I know that was a rather long synopsis, but I had a point to make. Look at all the highlighted words. When I was reading about the book in the e-mail from the publicist, these were really the only words I saw. The rest was just noise. How often are you offered an opportunity to review a book that literally touches on nearly every passion you have in life? Additionally, Karen White has a reputation amongst the bloggers...great writing, atmosphere, intrigue, romance. Plus she is just an all-around nice person.
My opinion? Wondering when I am going to get around to that? I loved it. It would be hard to find a book with more atmosphere. It is enough to place a book in the loving arms of a beach community in the Carolinas. (Just read Pat Conroy's Beach Music or Prince of Tides.) But adding to that an indie bookstore? The mystique of the bottle trees, an old African tradition, warding off evil spirits? Lovers' notations in the margins of Romeo & Juliet, The Great Gatsby, Around the World in 80 Days? It really doesn't get any better. It all made my heart very warm and fuzzy.
There were a a few niggling issues that I had, and to be fair, I feel I need to mention them. When I close my eyes, I cannot conjure up an image of Emmy. Her age, her hair color, her stature. Perhaps these details were all there but passed me by, I don't know. Because of this, I always felt like I was missing a puzzle piece. There were some predictable moments in the story as well. This is not necessarily a fatal flaw, but appreciate an author who will pull the rug out from under me!

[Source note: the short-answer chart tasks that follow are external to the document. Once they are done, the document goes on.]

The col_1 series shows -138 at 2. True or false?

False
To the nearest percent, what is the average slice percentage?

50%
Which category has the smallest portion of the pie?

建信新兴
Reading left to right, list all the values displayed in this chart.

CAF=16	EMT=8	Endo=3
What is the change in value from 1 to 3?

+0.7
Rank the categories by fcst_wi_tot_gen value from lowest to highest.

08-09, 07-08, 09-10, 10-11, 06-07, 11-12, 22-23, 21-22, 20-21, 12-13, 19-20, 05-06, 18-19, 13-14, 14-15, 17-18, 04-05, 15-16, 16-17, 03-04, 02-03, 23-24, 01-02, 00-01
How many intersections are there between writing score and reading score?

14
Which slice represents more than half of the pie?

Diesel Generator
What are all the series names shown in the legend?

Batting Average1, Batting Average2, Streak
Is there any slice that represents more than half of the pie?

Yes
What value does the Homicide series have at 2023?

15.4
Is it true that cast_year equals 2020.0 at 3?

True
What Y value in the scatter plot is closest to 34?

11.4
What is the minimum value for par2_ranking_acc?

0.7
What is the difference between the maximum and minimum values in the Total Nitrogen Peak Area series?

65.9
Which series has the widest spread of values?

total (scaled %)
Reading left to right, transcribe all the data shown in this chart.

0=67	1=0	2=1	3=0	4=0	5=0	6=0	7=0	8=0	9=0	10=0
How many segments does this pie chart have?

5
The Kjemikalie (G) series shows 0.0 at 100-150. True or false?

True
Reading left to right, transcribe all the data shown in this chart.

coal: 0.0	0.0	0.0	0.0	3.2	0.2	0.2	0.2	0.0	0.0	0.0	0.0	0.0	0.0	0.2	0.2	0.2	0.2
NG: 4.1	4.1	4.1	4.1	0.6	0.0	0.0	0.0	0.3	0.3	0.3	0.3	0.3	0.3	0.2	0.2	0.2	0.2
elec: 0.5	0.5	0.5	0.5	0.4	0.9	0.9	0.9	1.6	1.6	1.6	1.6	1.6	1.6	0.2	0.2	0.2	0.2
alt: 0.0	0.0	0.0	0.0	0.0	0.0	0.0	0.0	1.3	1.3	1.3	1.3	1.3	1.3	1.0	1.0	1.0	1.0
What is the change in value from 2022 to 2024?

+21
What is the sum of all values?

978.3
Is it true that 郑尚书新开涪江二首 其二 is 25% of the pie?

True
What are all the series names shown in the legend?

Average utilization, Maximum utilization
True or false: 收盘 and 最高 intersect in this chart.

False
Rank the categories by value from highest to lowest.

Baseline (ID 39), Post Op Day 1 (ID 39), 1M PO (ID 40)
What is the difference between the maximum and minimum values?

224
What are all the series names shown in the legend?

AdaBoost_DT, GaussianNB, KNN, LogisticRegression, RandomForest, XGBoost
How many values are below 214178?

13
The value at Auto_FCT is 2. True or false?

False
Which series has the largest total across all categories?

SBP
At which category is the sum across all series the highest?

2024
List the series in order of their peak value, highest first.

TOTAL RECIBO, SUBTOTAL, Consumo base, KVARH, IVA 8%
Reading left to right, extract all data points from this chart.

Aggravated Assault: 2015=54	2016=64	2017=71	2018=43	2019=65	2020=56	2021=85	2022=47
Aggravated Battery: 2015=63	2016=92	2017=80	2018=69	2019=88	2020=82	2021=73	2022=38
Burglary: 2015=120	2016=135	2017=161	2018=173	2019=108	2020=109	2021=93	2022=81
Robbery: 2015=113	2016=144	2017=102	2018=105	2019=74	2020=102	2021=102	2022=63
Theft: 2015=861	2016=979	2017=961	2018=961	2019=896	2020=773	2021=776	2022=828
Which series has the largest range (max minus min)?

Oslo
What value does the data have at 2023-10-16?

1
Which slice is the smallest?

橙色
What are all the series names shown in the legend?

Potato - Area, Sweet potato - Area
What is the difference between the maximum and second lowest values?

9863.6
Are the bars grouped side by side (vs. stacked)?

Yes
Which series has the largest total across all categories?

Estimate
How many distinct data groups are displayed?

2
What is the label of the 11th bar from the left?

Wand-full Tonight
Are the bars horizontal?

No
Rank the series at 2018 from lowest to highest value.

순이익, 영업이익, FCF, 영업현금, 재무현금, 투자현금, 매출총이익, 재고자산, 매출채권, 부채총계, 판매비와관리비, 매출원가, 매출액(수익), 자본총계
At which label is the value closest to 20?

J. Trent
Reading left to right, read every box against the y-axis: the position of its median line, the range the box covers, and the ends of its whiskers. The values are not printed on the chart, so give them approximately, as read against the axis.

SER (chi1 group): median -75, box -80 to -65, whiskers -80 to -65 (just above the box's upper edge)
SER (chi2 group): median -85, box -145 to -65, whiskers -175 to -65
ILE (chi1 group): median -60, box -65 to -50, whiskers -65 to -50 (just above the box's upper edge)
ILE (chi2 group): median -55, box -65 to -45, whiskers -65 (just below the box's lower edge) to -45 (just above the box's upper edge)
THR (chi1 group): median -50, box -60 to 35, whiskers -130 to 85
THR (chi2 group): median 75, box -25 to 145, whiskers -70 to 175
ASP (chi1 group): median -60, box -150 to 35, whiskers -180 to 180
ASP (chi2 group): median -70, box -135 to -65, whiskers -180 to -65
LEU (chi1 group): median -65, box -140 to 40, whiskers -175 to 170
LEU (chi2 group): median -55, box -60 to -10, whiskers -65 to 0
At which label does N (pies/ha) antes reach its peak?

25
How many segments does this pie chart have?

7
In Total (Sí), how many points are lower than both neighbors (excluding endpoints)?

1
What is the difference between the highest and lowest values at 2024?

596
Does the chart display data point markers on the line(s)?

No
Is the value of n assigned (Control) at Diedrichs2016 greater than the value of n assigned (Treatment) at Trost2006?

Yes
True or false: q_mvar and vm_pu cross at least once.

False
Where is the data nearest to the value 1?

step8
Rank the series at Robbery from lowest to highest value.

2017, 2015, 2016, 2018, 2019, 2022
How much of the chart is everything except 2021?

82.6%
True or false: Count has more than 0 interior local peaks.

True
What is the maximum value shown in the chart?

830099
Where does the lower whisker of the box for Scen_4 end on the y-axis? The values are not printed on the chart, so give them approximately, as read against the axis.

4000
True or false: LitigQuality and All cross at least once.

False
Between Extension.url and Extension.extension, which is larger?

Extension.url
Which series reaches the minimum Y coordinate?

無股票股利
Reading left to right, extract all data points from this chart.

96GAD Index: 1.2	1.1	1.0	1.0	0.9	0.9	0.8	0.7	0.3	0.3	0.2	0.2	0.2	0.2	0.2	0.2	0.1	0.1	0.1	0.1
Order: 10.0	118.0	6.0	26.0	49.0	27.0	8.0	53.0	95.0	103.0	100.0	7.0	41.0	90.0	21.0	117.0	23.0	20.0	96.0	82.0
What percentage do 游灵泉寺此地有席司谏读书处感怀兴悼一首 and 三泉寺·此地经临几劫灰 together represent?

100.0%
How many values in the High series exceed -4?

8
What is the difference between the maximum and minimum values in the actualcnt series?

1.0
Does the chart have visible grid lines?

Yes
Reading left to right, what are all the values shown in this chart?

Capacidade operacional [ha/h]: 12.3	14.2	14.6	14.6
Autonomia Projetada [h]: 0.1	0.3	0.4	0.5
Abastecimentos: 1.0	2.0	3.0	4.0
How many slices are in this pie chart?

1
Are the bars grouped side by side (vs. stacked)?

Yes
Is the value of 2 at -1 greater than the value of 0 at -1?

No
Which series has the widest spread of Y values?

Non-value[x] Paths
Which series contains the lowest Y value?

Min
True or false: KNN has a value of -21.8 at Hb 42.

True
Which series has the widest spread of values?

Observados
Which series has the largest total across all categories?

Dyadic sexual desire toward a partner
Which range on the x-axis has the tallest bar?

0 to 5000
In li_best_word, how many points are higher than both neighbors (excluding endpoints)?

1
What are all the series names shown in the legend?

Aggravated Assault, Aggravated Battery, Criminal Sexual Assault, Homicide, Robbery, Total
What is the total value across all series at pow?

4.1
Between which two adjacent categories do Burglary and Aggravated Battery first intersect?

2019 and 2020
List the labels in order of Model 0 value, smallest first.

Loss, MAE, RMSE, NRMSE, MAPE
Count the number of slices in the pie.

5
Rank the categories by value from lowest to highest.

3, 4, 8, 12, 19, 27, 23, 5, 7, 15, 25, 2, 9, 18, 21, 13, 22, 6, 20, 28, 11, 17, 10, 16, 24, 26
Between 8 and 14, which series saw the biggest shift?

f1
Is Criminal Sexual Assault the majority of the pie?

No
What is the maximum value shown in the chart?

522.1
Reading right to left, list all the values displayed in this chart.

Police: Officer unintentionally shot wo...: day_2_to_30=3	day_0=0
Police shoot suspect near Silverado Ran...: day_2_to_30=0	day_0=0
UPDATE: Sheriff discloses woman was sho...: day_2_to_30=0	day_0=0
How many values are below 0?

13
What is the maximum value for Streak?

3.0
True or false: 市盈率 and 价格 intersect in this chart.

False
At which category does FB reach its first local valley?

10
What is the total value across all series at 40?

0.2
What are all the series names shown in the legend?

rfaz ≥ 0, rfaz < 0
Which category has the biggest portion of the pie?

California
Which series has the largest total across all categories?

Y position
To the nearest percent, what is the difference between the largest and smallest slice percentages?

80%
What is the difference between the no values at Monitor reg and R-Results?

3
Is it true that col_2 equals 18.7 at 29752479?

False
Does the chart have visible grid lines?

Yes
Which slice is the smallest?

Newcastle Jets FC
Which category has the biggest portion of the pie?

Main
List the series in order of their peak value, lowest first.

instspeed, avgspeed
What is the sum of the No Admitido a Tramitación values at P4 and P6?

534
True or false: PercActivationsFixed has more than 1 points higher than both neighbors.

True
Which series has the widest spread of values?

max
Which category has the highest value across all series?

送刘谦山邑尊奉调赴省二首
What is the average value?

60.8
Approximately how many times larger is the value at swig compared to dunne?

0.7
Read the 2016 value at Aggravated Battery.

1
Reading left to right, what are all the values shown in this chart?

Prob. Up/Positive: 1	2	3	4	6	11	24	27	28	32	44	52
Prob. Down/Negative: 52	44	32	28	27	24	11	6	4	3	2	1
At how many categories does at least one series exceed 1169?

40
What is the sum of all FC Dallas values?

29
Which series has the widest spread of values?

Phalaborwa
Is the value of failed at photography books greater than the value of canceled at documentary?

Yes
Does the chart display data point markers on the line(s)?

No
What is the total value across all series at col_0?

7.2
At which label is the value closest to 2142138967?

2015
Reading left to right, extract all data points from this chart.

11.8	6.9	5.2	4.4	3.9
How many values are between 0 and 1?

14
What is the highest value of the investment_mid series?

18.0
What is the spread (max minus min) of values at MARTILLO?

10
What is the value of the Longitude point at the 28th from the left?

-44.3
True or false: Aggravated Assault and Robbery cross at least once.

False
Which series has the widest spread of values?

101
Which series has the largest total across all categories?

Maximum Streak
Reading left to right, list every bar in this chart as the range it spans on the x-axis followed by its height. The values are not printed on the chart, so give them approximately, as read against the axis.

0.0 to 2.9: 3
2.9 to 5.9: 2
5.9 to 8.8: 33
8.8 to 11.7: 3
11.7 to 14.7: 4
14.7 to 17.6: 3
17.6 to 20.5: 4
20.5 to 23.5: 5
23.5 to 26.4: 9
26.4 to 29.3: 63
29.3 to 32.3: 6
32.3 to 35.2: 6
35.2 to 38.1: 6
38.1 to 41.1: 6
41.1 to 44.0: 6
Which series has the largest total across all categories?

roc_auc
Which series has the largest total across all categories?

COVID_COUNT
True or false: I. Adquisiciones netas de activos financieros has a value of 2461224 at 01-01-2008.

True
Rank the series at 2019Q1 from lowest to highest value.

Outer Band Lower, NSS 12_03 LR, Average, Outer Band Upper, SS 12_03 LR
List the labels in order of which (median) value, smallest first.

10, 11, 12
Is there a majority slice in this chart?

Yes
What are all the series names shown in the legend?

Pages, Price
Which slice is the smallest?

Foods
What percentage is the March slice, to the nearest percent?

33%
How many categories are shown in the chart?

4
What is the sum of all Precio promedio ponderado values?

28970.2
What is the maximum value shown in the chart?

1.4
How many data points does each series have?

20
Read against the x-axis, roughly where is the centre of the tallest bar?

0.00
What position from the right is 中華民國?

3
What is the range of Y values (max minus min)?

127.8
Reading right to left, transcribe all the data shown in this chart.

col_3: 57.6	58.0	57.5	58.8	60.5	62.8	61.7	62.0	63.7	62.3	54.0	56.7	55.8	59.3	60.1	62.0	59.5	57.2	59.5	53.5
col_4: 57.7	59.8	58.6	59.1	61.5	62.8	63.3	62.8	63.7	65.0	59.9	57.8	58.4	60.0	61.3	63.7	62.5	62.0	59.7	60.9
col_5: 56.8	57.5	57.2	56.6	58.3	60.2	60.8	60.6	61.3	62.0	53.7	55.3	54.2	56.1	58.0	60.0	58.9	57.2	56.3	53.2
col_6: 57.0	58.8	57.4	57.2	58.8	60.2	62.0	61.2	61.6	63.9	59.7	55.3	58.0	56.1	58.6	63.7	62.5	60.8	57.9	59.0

The underlying message from the story, however, is one that really resonated with me, and is reflected over and over again within its pages. When you are grieving, over a lost love, a loved one who has passed, or an opportunity missed, how do you know when it has been long enough? This question is answered in this quote, spoken to Emmy by her mother:
"When you realize that love doesn't have a time span. Only pain does. I think sometimes it's hard to distinguish between the two, so we just hold on to both of them like they're inseparable."